* **Excerpted text**:
● ● ● ● ●
Senato, Secreta. Deliberazioni. Corti. Venetian Archives.
640. To the Ambassador in London.
We enclose copies of our replies to the Ambassador Fildin, especially about Savoy. You will speak in conformity to his Majesty, assuring him of our appreciation of his offer and of the manner in which it was presented by his ambassador. You will send us particulars with reference to his coming back here very soon, of which he assures us.
Ayes, 122. Noes, 1. Neutral, 1.
[Italian.]
641. To the King of Great Britain.
Express appreciation of his Majesty's efforts on behalf of the republic and the general welfare of Christendom, so adequately represented by his ambassador, whose departure is regretted, although this sentiment is mitigated by the hope of his return, and by the certainty that he will express orally the obligations of the republic and its desire to reciprocate with all sincerity. Wishing him every prosperity.
Ayes, 122. Noes, 1. Neutral, 1.
[Italian.]
April 16.
Venetian MSS. Public Record Office.
642. Alvise Contarini, Venetian Ambassador in Spain, to the Doge and Senate.
● ● ● ● ●
* **Records provided**:
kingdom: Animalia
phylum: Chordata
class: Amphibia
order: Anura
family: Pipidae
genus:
● ● ● ● ●
* **Problems to solve**:
1. From the Venetian archive excerpt, list every numbered entry, giving each one's number and heading.
2. Rewrite the stretch of the Venetian archive excerpt from "640. To the" through "him every prosperity.", changing "republic" to "commonwealth".
3. Extend the Venetian archive excerpt beyond its last line.

* **Task-by-task outputs**:
1.
640. To the Ambassador in London.
641. To the King of Great Britain.
642. Alvise Contarini, Venetian Ambassador in Spain, to the Doge and Senate.

2.
640. To the Ambassador in London.
We enclose copies of our replies to the Ambassador Fildin, especially about Savoy. You will speak in conformity to his Majesty, assuring him of our appreciation of his offer and of the manner in which it was presented by his ambassador. You will send us particulars with reference to his coming back here very soon, of which he assures us.
Ayes, 122. Noes, 1. Neutral, 1.
[Italian.]
641. To the King of Great Britain.
Express appreciation of his Majesty's efforts on behalf of the commonwealth and the general welfare of Christendom, so adequately represented by his ambassador, whose departure is regretted, although this sentiment is mitigated by the hope of his return, and by the certainty that he will express orally the obligations of the commonwealth and its desire to reciprocate with all sincerity. Wishing him every prosperity.

3.
In order to assist the congress of Cologne I thought it advisable to visit the ambassador extraordinary of the emperor at this Court. He told me more than once that the emperor put peace before every other consideration. When I praised this, he added, smiling, that with respect to the Palatine the English ambassador offers, if the House of Austria reinstates him, the King of Great Britain will bring about the restitution of Alsace, Burgundy indeed what France holds, a truce or perpetual peace with the Dutch and an offensive and defensive alliance. He remarked that they would need the consent of Cardinal Richelieu in order to effect this. He thought that the English king, in his eagerness to see his nephew reinstated, put forward proposals which lacked an adequate basis.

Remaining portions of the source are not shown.